Two years ago I thought my final moments were up when I needed emergency surgery or the massive blood clot in my heart would go to my brain and would very likely kill me pretty instantly. I had almost tasted death and I have to tell you, I was terrified the entire time until they put me under. I was terrified when they told me that on top of having blood clots literally everywhere else there also was one in my heart. I was terrified on the ambulence ride from New York to New Jersey because New Jersey was the closest hospital I could go to that could do the surgery and had room to take me. I was terrified during the two day long wait before my surgery. I was terrified that the clot would go to my brain before they got to operate on me. I was terrified all the way and I was especially terrified when I was in the Surgery room and they were prepping me for surgery. I've told this story countless times on here because it's a great story so I won't bore you with the details. Just basically need to know that, I survived and God saved my life. (Duh or I wouldn't be talking to you today lol)
I have known nothing but suffering in my life so, i guess i should not be surprised that I will probably suffer when my final moments are up. This just terrifies me. I don't know what God has planned for me i can only take my life one day at a time. But I'm at the point in my life where I am just terrified of the entire process.

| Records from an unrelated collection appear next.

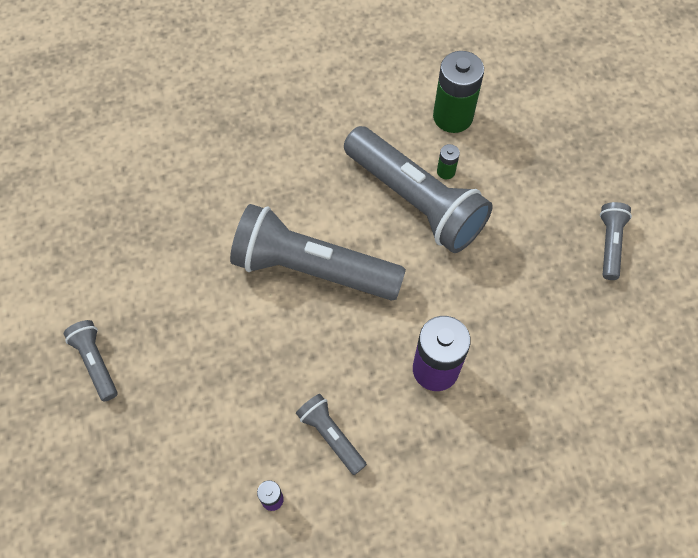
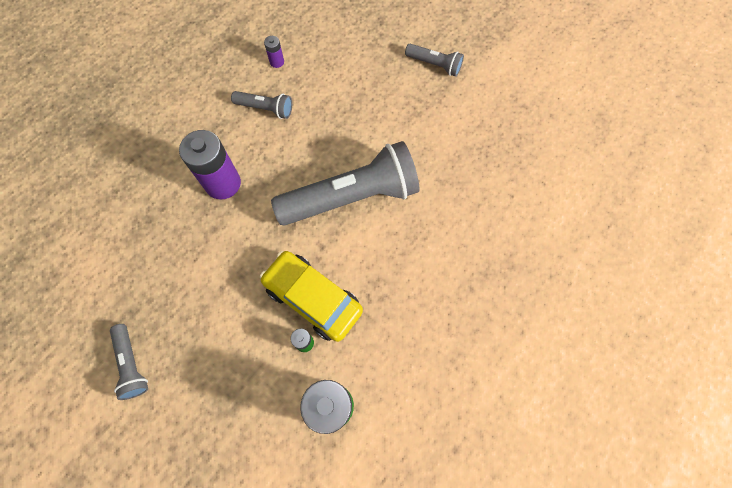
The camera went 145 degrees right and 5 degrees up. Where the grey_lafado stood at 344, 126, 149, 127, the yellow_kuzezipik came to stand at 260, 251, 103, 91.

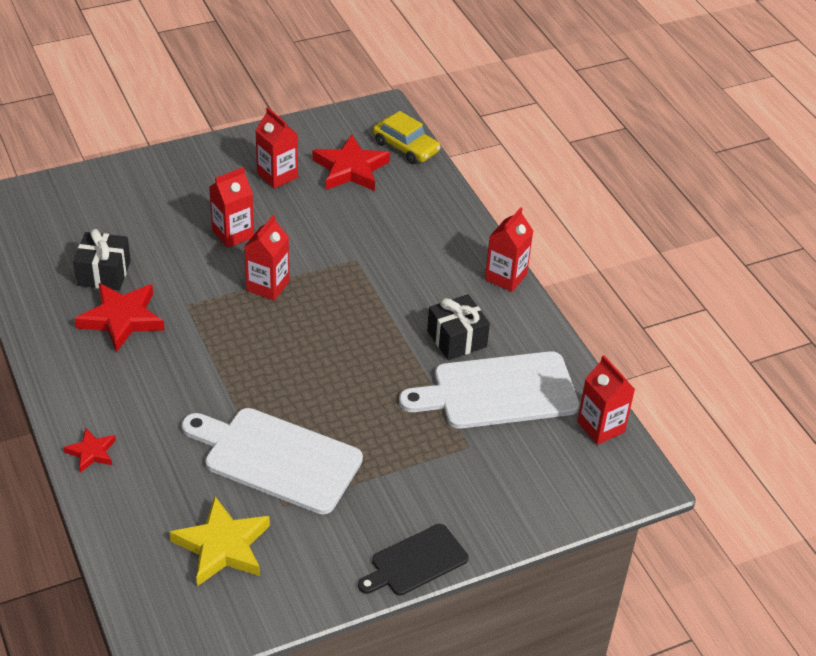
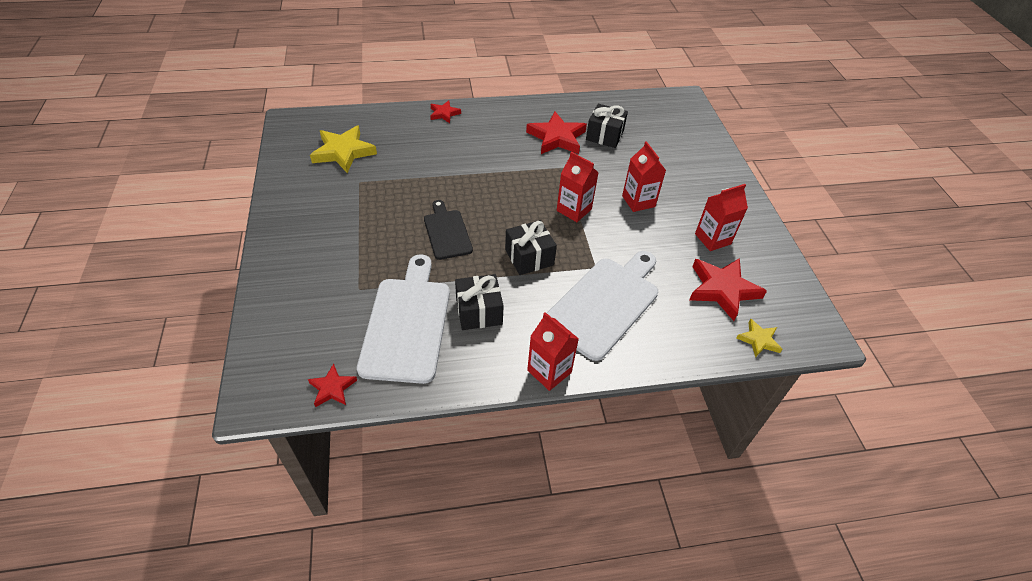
The camera went 105 degrees right and 5 degrees up. Where the yellow_kuzezipik stood at 373, 111, 68, 53, the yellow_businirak came to stand at 736, 319, 46, 39. Where the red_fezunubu stood at 577, 355, 58, 90, the red_businirak came to stand at 308, 363, 49, 44. The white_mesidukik ended up elsewhere, having gone from 182, 408, 181, 106 to 547, 251, 111, 110. The black_mesidukik ended up elsewhere, having gone from 358, 524, 110, 71 to 424, 200, 49, 60. The second view gained the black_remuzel at 505, 220, 52, 55.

I want to be like Sproul was on his deathbed. He knew he was going to die and he knew that he would meet Jesus and according to what I've heard, he wasn't afraid anymore of death. I want to be like that. I want my last words to be meaningful like his were and give my wife some closure because odds are, I don't have much more time left in this world. I don't take care of myself, I weigh over 400 pounds, and I'm definitely at high risk of getting deadly blood clots again and I don't think God would save my life every single time. From the very moment I was born into this world God has saved my life. I was born blue (not breathing) for several minutes. Back in the 80s they didn't have the technology they do today to save a baby not breathing. They thought i wouldn't survive but they luckily got me breathing again. I suffered brain damage but, I'm alive (again, duh or I wouldn't be talking lol).
When I was about two years old I swallowed a penny and nearly suffocated to death. Had my sister not screamed and my mom not known what to do to get the penny out of my windpipe I wouldn't be talking to you today. God has saved my life probably countless times and more times than even I remember. But eventually my luck is going to run out a and it will be time. Probably sometime sooner than I expect.
I don't want my wife to miss me. I mean, she obviously is going to be sad if she was ever at my deathbed. But I want her to be encouraged that, I'm going to a fantastic and wonderful place. And one day, we will see each other again. I don't want to be afraid anymore and I don't want to have to be on my actual deathbed to actually stop being afraid. I know it's completely normal to be afraid of death but, I don't want to be afraid of it. Odds are I'm going to suffer and odds are I'm going to spend the entire time thanking God even until my last words on this earth.
Dunno what I'm trying to ask. Just, how do I get over this I guess? I don't want to be normal I want to be fearless and face my death like every other devoted child of God. Without fear and being glad that the suffering is finally going to stop. Dunno... probably just being a baby.